> _EXERCISE DIRECTIONS_:
Given the records below, pull every line with the word "vybalancovat" into the answer.

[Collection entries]
○ ○ ○ ○ ○ ○ ○

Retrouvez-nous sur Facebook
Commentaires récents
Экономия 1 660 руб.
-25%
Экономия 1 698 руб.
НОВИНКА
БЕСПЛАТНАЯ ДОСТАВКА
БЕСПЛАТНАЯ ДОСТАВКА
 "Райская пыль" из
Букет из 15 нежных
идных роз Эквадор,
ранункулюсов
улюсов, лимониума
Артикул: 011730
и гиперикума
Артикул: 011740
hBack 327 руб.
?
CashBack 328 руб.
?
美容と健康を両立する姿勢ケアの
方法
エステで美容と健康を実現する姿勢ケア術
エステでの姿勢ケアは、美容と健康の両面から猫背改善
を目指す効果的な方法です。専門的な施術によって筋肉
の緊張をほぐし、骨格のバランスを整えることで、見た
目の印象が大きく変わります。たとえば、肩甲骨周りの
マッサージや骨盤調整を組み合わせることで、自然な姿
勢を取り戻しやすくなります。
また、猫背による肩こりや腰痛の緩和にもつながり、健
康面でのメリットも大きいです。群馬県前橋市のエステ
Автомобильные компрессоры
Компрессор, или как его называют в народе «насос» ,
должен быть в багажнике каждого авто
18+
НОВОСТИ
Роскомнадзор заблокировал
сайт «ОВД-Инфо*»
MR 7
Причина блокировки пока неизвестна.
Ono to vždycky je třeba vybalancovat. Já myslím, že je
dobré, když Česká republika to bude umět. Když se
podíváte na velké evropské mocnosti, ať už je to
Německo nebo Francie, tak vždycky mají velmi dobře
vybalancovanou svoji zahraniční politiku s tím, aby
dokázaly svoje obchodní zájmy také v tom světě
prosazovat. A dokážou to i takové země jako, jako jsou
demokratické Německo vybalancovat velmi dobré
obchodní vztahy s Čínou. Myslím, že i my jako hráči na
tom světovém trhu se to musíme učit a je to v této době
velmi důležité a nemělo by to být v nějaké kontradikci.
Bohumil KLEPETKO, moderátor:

○ ○ ○ ○ ○ ○ ○

> _WRITTEN REPLY_:
Ono to vždycky je třeba vybalancovat. Já myslím, že je
demokratické Německo vybalancovat velmi dobré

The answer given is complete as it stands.